In the sermon on Sunday (which you can listen to here) we saw how badly Jonah misunderstood the love of God. God’s love was more free than Jonah wanted it to be in that it was extended even to Jonah’s enemies. And God’s love was more costly than Jonah wanted it to be in that God’s love is a jealous love; not willing to share Jonah’s allegiance with the idols of this world.
Jonah was bothered by the love of God. He knew some things about God and had experienced God’s love in his life, but he just couldn’t figure out how God’s love could possibly be operating in his own life and in the world in the way it was.
God’s love appoints hardship in our lives at times. God’s love crushes the not-God things that we are most attached to at times. God’s love can be difficult to see at every fleeting moment of our lives.
We want to know at every moment how what God is doing is loving, and we want to reserve the right to authorize God to do it, once we agree it is loving and best for us. We want to be able to see at every moment how God’s actions are for our good. And because we can’t see God’s wisdom, we sometimes deny that it’s there.

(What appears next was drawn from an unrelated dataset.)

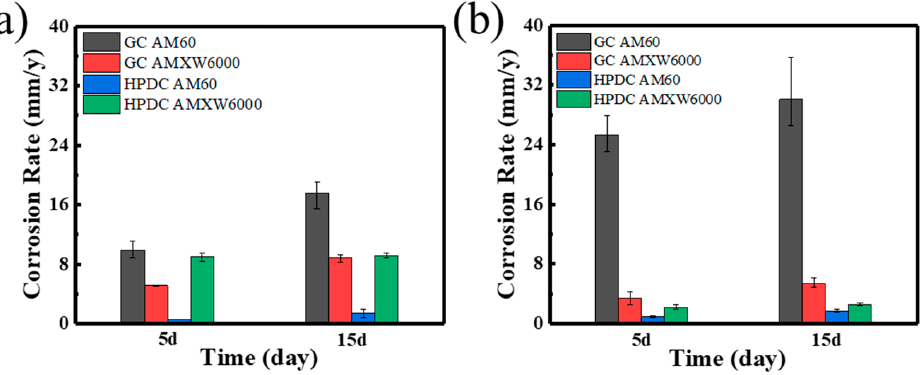
Figure 9. Corrosion rate examined by weight loss tests of GC and HPDC samples: ( a ) IT and ( b ) SST results, respectively. Table 2. Corresponding weight loss results in Figure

As I have reflected on Jonah’s frustration with God, and my own, I am struck by my need to be in prayer. Not so much to pray so that God changes what He is doing in my life or in the world; but to pray so I can remember God’s character, come to trust God’s steady hand, and become conformed and surrendered to God’s purposes above my own.
Jesus taught his followers to pray these words as a part of the Lord’s Prayer: “Thy Will Be Done.”
At the end of the day I know that God’s thoughts are higher than my own and God’s ways are good. But in the middle of the day, I simply want what I want. Part of prayer for me is looking both backward at God’s faithful works and forward at God’s promises and remembering that surrender to God’s good and perfect will is what I really want; even if it has me shaking my fist at the sky in the moment.
Grateful to be pausing to remember with you in the midst of the troubles of this world that our God is good, even when his love is a mystery to us.